= Daniel Liberzon =

Professor of electrical and computer engineering

Daniel M. Liberzon is the Richard T. Cheng Professor of Electrical and Computer Engineering at the University of Illinois at Urbana–Champaign.

==Biography==
Daniel Liberzon was born in the former Soviet Union in 1973. He did his undergraduate studies in the Department of Mechanics and Mathematics at Moscow State University from 1989 to 1993. In 1993 he moved to the United States to pursue graduate studies in mathematics at Brandeis University, where he received his Ph.D. degree in 1998 (supervised by Prof. Roger W. Brockett of Harvard University). Following a postdoctoral position in the Department of Electrical Engineering at Yale University from 1998 to 2000 (with Prof. A. Stephen Morse), he joined the University of Illinois at Urbana–Champaign, where he is now a professor in the Electrical and Computer Engineering Department and the Coordinated Science Laboratory. His research interests include nonlinear control theory, switched and hybrid dynamical systems, control with limited information, and uncertain and stochastic systems. He is the author of the books "Switching in Systems and Control" (Birkhauser, 2003) and "Calculus of Variations and Optimal Control Theory: A Concise Introduction" (Princeton Univ. Press, 2012). He is also an editor for Automatica, where he specializes in an area of nonlinear systems and control. He delivered a plenary lecture at the 2008 American Control Conference.

▬▬▬

# Directions for this task:
Write out the Daniel Liberzon profile again in full, word for word.

Data items
▬▬▬

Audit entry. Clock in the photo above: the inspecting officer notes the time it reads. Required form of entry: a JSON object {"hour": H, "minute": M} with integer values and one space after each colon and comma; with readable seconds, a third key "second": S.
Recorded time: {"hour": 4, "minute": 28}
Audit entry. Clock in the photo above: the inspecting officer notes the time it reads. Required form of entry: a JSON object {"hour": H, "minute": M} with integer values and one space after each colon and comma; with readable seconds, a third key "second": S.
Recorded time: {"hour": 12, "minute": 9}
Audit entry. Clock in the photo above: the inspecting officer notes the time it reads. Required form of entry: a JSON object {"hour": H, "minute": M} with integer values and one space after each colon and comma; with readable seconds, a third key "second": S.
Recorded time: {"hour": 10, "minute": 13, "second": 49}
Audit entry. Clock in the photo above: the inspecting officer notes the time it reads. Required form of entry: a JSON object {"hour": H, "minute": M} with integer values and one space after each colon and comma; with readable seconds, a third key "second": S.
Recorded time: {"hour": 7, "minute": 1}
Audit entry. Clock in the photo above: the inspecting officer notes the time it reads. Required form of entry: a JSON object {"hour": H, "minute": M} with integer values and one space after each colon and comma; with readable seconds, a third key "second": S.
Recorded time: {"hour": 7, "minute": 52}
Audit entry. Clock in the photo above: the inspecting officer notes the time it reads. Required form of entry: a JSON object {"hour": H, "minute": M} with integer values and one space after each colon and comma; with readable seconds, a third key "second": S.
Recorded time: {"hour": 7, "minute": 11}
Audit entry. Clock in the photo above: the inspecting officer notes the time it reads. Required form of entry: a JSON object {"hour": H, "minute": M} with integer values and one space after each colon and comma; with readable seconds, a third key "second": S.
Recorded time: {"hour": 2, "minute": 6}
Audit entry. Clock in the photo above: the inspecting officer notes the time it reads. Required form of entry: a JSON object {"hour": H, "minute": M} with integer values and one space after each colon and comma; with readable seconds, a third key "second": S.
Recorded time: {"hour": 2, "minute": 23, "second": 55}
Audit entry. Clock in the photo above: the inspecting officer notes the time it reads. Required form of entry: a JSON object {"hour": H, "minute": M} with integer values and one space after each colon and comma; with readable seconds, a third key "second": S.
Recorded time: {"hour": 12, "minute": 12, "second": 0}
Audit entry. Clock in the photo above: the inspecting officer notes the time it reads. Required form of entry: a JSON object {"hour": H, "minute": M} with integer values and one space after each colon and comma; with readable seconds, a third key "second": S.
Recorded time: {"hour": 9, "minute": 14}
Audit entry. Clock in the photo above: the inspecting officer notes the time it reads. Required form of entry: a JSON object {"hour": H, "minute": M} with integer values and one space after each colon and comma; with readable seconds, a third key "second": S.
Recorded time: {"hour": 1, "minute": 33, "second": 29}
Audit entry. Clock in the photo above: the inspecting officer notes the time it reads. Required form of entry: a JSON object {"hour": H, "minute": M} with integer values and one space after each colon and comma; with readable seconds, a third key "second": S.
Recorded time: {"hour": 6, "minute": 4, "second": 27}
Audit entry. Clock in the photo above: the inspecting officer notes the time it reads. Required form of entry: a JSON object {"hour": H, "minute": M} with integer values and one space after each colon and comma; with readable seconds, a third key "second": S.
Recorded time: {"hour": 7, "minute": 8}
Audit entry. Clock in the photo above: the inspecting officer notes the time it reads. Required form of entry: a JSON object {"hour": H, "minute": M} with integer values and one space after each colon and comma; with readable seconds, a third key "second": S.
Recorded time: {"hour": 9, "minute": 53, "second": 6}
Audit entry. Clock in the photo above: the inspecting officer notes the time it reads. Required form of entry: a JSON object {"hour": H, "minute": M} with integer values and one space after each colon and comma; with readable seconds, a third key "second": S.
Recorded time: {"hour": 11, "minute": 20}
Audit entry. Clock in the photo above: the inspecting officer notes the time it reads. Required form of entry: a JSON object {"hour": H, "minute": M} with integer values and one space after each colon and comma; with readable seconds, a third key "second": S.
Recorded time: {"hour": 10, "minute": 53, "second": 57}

▬▬▬

# Answer for the task:
= Daniel Liberzon =

Professor of electrical and computer engineering

Daniel M. Liberzon is the Richard T. Cheng Professor of Electrical and Computer Engineering at the University of Illinois at Urbana–Champaign.

==Biography==
Daniel Liberzon was born in the former Soviet Union in 1973. He did his undergraduate studies in the Department of Mechanics and Mathematics at Moscow State University from 1989 to 1993. In 1993 he moved to the United States to pursue graduate studies in mathematics at Brandeis University, where he received his Ph.D. degree in 1998 (supervised by Prof. Roger W. Brockett of Harvard University). Following a postdoctoral position in the Department of Electrical Engineering at Yale University from 1998 to 2000 (with Prof. A. Stephen Morse), he joined the University of Illinois at Urbana–Champaign, where he is now a professor in the Electrical and Computer Engineering Department and the Coordinated Science Laboratory. His research interests include nonlinear control theory, switched and hybrid dynamical systems, control with limited information, and uncertain and stochastic systems. He is the author of the books "Switching in Systems and Control" (Birkhauser, 2003) and "Calculus of Variations and Optimal Control Theory: A Concise Introduction" (Princeton Univ. Press, 2012). He is also an editor for Automatica, where he specializes in an area of nonlinear systems and control. He delivered a plenary lecture at the 2008 American Control Conference.